» **Stated task**:
Please rewrite the rows as a JSON list of strings, starting at the line containing "locality: R N" and ending at the line containing "genus: Dyschoriste", with one string per line and blank lines left out.

☆ ☆ ☆ ☆

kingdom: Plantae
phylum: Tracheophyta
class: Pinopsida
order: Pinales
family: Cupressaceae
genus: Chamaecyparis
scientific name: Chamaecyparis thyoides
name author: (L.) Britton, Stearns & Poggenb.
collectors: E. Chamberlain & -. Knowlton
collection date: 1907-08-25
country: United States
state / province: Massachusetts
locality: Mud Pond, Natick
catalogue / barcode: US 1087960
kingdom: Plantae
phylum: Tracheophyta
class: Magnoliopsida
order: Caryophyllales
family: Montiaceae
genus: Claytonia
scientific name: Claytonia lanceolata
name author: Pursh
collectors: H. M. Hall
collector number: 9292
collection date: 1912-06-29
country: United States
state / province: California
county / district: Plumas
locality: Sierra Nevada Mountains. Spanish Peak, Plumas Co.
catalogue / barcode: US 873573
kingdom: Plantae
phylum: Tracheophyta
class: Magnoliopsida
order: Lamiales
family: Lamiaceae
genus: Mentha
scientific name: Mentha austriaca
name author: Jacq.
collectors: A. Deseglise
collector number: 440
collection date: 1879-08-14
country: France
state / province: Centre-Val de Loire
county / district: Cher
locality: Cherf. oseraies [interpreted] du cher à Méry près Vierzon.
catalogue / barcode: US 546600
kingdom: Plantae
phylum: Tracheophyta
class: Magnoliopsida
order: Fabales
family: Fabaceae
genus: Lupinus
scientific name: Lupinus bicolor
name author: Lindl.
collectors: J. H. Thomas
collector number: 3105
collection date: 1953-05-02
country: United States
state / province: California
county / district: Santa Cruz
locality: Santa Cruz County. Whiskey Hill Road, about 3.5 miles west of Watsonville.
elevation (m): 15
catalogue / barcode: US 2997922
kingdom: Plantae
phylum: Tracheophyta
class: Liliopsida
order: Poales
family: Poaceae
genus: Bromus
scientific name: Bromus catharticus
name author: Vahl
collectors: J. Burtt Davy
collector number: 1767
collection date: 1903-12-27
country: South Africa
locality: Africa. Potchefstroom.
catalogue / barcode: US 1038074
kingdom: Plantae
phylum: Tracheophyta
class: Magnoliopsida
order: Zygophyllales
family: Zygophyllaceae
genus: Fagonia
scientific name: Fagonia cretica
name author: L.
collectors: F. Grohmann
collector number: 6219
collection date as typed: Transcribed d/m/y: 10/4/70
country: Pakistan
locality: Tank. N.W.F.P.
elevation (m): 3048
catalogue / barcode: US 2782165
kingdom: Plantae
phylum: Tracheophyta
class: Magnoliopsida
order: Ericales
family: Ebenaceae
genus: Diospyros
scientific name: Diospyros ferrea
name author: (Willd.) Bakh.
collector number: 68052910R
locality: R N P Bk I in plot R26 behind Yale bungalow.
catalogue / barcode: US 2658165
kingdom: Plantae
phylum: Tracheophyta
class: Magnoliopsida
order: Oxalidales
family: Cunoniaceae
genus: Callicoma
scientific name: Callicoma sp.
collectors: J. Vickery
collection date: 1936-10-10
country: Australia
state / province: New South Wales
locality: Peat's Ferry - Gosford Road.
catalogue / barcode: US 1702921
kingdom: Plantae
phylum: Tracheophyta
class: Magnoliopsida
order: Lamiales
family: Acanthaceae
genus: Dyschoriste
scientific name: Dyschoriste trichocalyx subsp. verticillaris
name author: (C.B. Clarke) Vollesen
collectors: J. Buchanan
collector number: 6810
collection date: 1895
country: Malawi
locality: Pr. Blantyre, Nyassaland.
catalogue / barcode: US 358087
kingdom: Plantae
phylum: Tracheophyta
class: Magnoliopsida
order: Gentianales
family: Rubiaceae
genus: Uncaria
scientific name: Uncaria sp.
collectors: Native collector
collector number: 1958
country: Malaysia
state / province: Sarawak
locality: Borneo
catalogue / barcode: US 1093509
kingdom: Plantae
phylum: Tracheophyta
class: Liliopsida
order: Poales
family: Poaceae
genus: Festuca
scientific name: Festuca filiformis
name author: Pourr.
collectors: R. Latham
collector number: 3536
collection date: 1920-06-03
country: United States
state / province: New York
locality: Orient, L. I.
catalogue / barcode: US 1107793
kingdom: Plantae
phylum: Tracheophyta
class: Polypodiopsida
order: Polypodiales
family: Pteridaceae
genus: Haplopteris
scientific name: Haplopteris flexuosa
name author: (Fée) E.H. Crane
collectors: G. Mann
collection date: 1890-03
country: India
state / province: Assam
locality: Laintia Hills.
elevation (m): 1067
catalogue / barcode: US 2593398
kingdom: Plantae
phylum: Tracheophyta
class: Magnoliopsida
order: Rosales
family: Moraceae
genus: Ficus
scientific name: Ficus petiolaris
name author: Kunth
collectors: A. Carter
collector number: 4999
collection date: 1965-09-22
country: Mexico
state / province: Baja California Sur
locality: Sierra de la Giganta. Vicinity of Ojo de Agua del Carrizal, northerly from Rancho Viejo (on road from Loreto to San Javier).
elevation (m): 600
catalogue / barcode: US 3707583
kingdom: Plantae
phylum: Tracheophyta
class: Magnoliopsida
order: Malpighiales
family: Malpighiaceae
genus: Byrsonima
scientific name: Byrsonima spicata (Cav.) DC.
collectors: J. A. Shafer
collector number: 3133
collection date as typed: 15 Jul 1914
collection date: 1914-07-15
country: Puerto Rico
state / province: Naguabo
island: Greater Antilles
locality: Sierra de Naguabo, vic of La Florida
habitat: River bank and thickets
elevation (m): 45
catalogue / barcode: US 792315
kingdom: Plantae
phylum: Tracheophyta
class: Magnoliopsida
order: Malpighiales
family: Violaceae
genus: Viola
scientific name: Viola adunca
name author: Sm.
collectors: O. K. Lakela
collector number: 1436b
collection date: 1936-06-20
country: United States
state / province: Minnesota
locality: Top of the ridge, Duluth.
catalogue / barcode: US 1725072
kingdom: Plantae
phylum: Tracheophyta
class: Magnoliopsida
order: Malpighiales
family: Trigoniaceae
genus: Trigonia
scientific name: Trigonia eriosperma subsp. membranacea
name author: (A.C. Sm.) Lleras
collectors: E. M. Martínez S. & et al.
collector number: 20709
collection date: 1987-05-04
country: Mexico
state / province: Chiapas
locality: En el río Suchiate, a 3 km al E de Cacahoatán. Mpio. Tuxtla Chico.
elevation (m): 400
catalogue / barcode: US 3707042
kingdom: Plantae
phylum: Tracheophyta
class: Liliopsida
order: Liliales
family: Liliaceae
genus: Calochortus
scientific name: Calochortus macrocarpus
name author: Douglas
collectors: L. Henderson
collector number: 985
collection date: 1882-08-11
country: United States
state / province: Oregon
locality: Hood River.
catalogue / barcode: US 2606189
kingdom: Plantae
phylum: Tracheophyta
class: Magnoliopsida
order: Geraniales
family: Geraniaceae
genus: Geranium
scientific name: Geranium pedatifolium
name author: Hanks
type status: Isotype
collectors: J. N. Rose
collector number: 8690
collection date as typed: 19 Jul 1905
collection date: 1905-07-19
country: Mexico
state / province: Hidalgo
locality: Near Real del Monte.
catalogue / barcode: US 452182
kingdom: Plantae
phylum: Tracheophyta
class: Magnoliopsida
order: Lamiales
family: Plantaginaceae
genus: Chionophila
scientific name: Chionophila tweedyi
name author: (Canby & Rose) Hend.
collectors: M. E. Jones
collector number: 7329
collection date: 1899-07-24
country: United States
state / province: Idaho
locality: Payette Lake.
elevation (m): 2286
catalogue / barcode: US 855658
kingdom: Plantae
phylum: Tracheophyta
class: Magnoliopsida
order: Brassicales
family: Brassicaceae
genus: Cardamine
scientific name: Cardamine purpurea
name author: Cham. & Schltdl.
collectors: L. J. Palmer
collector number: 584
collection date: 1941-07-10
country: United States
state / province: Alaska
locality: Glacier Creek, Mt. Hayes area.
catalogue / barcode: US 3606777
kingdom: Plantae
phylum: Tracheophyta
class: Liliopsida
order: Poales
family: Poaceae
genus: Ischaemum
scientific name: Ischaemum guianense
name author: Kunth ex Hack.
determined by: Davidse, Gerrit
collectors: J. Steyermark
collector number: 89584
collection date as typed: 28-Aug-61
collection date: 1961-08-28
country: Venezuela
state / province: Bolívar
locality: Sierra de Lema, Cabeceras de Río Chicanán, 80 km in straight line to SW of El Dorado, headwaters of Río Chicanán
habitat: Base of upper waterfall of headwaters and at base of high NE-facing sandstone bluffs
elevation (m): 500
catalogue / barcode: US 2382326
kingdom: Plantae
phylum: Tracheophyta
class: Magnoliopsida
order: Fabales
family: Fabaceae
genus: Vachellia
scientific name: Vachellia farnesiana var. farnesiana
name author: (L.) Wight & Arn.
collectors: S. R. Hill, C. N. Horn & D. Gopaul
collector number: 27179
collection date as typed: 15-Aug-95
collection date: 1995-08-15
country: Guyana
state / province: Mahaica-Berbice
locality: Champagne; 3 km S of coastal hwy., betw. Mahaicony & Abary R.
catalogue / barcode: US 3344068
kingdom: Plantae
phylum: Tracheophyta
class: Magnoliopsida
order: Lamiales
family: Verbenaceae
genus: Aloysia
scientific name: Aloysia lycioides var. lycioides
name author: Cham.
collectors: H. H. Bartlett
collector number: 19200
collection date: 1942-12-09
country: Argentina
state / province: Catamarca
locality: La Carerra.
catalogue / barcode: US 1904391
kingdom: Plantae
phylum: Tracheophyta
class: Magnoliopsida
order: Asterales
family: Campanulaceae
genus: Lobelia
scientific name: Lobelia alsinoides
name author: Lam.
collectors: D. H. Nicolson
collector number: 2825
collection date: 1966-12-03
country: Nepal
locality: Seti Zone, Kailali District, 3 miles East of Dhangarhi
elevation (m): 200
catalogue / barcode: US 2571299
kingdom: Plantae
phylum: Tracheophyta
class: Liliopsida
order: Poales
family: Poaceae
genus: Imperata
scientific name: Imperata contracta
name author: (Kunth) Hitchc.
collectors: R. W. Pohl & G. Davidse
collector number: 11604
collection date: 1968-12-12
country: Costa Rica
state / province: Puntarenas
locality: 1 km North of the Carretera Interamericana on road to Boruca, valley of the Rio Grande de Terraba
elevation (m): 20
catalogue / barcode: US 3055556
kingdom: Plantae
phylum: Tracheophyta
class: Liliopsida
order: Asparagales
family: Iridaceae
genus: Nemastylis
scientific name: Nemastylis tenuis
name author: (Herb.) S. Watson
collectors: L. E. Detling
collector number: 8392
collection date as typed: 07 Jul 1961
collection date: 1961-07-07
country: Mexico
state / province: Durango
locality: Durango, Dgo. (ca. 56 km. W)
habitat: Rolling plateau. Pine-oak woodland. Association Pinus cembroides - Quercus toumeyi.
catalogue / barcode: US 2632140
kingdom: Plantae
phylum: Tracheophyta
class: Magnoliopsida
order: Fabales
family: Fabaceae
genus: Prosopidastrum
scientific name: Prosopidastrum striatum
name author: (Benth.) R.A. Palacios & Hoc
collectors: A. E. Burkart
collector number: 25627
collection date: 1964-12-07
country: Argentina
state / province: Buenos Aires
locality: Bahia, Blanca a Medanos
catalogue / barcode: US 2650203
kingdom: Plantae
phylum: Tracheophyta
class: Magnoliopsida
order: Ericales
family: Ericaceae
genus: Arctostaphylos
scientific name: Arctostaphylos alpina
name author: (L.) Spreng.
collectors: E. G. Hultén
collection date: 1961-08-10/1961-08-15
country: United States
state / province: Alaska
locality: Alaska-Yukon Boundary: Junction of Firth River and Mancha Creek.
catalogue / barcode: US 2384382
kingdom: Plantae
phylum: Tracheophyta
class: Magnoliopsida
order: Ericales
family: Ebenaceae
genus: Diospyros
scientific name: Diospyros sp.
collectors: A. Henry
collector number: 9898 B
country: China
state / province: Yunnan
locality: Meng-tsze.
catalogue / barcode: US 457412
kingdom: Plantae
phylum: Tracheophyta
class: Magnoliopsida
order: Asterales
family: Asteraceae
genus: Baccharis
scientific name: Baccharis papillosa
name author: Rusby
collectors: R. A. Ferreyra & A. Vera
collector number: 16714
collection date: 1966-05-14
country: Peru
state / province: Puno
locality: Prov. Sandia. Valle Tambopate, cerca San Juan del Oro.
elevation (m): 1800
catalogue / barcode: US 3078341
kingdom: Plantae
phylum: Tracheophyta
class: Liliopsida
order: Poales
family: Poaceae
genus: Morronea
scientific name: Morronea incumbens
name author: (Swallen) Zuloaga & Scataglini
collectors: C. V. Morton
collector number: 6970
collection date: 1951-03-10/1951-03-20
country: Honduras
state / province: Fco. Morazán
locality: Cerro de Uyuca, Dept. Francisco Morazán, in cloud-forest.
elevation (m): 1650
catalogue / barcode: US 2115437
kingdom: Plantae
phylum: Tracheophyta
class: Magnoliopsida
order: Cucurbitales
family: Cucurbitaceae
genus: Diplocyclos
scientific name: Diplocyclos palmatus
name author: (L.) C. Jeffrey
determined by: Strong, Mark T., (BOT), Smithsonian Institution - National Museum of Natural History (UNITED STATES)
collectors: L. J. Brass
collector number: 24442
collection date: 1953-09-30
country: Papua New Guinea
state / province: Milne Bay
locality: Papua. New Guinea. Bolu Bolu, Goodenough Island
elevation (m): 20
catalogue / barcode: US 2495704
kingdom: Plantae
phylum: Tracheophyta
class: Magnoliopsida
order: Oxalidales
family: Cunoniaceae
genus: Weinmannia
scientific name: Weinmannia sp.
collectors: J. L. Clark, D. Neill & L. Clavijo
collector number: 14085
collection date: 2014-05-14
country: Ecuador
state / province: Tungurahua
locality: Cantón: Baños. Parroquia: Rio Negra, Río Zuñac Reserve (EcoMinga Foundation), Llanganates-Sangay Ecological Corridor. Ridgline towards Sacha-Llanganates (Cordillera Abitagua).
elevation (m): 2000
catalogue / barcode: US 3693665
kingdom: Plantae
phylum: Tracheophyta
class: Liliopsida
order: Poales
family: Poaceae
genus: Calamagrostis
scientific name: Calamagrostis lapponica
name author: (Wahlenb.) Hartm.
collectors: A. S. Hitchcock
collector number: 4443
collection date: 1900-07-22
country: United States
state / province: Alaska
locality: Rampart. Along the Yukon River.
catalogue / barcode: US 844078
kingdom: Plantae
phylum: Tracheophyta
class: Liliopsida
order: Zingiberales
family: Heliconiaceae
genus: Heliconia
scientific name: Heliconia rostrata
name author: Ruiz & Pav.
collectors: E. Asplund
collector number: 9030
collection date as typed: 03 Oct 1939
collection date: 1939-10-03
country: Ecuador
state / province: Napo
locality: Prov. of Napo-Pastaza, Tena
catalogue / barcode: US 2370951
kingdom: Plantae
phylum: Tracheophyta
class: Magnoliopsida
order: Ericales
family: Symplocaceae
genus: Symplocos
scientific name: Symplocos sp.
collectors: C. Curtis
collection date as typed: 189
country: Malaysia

☆ ☆ ☆ ☆

» **Reply**:
[
  "locality: R N P Bk I in plot R26 behind Yale bungalow.",
  "catalogue / barcode: US 2658165",
  "kingdom: Plantae",
  "phylum: Tracheophyta",
  "class: Magnoliopsida",
  "order: Oxalidales",
  "family: Cunoniaceae",
  "genus: Callicoma",
  "scientific name: Callicoma sp.",
  "collectors: J. Vickery",
  "collection date: 1936-10-10",
  "country: Australia",
  "state / province: New South Wales",
  "locality: Peat's Ferry - Gosford Road.",
  "catalogue / barcode: US 1702921",
  "kingdom: Plantae",
  "phylum: Tracheophyta",
  "class: Magnoliopsida",
  "order: Lamiales",
  "family: Acanthaceae",
  "genus: Dyschoriste"
]